• TEXT SEGMENT:

[Start of Attachment]

Other Names: Common Evening Primrose, Fever plant, Great Evening-Primrose, King's-cure-all, Night willow-herb, Scabish, Scurvish, Tree primrose
Photo by Karen Bergeron Copyright 2001
Evening Primrose is a North American native biennial plant. The plants are very tall, often 4 to 5 feet or more in height. The stem is erect, stout, soft-hairy, reddish and branching forming a shrub. Leaves are alternate, rough-hairy, lanceolate, about 3 to 6 inches long and lemon-scented. The taproot is elongated, fibrous, yellow on the outside and whitish within. The flower spikes grow on auxiliary branches all along the stalk. They are about 2-1/2 inched in diameter, bright yellow and have four petals, a cross shaped stigma and a refluxed calyx (leaves under petals). The flowers open in the evening and close up during the day and are strongly scented with a delicious sweet perfume which attracts pollinating moths. The fruit is an oblong 1 in. capsule containing many tiny reddish seeds.
Evening Primrose is found east of the Rockies to the Atlantic. Naturalized in Britain but found all over the world. It grows by roadsides, railway banks and waste places in dry open soils, gravelly places, meadows and old fields.
Evening Primrose is in bloom from June to September. The entire plant is edible, gather edible roots and leaves in spring may be frozen, gather flowers, buds and young seed pods in bloom, gather entire plant in fall and dry for later herb use. Evening Primrose Oil is made from pressing oil from the tiny seeds. You can also grind the seeds of Evening Primrose and use them as you would flax seed.

[End of Attachment]

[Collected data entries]
[Start of Attachment]

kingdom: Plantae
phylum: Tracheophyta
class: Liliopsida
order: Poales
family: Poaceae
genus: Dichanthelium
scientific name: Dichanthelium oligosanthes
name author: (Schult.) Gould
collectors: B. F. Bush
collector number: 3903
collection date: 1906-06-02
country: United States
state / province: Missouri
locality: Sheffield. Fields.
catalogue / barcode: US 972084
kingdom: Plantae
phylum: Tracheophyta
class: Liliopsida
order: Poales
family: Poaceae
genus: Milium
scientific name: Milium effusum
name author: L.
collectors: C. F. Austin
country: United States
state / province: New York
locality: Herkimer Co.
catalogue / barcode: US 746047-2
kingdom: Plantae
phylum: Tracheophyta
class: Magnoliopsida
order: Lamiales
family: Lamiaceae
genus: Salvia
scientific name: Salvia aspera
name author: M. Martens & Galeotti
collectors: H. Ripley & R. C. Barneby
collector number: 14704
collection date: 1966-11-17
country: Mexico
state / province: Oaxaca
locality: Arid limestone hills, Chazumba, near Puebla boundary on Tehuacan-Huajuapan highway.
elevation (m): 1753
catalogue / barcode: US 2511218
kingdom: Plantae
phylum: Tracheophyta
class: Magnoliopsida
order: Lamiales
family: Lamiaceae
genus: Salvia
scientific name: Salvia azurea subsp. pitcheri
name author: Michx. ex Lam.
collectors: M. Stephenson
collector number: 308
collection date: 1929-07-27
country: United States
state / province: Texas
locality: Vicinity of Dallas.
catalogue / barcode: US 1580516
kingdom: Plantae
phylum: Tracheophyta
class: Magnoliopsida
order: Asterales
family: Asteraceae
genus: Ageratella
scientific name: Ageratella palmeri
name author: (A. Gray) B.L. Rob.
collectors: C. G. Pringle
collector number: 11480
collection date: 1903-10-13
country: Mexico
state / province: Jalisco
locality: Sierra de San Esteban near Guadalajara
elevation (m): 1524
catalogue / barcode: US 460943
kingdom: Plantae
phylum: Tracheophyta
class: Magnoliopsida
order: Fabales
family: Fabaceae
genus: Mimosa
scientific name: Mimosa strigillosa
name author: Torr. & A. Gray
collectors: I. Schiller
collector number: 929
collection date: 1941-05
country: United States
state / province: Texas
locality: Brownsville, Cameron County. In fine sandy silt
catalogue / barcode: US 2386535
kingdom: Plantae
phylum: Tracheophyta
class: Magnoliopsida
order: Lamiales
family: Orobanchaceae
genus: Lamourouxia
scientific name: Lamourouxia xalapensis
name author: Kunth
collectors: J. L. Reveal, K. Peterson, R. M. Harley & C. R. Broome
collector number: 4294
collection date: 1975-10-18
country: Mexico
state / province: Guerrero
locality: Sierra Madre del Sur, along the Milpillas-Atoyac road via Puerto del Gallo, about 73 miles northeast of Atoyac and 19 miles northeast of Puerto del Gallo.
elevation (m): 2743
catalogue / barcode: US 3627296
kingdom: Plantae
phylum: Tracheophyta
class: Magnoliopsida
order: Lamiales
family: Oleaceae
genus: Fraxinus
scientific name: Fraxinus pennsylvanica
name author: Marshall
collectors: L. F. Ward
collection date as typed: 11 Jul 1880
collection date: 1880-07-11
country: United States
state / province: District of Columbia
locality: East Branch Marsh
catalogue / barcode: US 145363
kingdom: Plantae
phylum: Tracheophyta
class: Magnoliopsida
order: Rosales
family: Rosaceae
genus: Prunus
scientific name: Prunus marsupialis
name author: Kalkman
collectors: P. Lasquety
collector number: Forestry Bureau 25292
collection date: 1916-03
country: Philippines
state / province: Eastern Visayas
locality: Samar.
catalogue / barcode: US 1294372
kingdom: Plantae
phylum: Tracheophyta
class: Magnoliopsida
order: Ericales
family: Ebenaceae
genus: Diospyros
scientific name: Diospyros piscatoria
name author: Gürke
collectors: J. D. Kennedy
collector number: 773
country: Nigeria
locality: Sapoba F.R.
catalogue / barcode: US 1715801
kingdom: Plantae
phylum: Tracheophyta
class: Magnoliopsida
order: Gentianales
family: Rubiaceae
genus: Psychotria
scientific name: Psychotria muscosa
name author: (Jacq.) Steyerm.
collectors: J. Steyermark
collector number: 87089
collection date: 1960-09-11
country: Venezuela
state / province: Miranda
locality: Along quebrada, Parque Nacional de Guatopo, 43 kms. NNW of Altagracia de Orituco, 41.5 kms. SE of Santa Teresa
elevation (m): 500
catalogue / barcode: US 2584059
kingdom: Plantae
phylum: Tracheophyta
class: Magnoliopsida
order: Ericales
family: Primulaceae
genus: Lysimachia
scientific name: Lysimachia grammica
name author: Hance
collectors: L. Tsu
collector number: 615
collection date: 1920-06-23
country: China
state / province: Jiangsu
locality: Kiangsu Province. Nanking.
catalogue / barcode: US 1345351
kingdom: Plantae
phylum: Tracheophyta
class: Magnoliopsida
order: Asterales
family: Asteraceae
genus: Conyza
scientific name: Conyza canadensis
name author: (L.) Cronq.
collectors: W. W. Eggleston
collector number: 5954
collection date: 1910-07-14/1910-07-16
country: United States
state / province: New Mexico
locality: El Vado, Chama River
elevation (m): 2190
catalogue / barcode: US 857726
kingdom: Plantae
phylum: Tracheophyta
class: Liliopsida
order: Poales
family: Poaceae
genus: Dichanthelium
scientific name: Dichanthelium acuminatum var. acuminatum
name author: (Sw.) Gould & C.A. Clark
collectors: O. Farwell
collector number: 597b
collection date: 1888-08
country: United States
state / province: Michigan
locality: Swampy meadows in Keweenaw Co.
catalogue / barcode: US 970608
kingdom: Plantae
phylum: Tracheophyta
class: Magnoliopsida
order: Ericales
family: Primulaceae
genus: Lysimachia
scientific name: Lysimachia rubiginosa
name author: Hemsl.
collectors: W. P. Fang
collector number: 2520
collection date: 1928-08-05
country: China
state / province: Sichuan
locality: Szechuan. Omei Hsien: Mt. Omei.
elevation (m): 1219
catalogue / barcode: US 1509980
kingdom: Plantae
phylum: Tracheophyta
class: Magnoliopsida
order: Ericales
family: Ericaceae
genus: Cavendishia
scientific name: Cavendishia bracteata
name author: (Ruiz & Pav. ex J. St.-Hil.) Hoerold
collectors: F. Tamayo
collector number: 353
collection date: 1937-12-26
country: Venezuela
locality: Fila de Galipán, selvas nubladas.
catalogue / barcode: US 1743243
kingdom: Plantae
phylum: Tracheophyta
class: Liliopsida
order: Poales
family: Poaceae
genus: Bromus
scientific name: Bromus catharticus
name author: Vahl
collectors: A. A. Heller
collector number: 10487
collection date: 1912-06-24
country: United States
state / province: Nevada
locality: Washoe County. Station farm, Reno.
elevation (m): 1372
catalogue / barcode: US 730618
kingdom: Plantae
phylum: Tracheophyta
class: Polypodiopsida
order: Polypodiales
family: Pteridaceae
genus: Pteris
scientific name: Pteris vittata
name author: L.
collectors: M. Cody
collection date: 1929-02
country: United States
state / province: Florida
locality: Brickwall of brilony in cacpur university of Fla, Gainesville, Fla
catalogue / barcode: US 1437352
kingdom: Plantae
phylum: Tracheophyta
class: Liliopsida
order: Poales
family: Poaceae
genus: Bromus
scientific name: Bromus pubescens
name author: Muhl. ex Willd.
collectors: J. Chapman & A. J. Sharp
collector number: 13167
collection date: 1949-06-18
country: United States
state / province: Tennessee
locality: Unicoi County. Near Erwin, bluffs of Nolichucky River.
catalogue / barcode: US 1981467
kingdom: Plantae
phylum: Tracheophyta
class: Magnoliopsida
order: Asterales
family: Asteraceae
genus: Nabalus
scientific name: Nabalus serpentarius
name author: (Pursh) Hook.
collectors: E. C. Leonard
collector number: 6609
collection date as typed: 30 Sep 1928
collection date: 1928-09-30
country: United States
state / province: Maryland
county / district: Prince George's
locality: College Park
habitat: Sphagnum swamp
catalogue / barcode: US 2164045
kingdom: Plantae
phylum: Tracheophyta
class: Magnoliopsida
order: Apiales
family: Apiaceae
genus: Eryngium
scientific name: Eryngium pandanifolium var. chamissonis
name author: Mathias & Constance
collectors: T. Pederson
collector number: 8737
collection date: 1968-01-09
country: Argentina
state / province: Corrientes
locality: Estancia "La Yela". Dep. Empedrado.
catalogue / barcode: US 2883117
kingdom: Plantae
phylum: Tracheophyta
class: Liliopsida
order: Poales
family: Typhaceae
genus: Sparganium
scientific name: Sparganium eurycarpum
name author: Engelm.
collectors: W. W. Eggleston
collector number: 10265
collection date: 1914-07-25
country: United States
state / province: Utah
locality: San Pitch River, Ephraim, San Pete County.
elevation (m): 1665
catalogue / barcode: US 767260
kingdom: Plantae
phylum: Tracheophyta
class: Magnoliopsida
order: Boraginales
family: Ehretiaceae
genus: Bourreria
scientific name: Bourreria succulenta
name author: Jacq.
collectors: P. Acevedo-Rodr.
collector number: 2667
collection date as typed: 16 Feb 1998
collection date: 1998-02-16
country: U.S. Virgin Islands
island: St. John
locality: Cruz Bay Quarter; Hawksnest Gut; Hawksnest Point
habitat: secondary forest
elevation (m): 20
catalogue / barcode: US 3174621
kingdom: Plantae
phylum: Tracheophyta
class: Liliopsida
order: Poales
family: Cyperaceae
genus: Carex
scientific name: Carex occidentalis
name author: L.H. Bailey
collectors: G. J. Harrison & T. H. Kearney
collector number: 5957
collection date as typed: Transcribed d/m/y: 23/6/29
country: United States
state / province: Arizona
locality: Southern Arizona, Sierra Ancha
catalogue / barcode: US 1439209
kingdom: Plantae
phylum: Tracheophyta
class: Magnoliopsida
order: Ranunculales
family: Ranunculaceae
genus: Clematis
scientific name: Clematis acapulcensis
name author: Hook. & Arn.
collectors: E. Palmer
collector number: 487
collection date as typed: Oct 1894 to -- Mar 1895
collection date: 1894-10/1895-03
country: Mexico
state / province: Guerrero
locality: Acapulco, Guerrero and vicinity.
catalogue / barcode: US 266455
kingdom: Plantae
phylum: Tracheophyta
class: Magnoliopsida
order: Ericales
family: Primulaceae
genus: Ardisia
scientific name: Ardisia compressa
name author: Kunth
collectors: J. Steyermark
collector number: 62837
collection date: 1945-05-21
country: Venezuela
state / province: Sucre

[End of Attachment]

• BRIEF: Output the stretch of the evening primrose text from "Evening Primrose is in" through "would flax seed." word for word.

• ANSWER FOR THIS EXERCISE:
Evening Primrose is in bloom from June to September. The entire plant is edible, gather edible roots and leaves in spring may be frozen, gather flowers, buds and young seed pods in bloom, gather entire plant in fall and dry for later herb use. Evening Primrose Oil is made from pressing oil from the tiny seeds. You can also grind the seeds of Evening Primrose and use them as you would flax seed.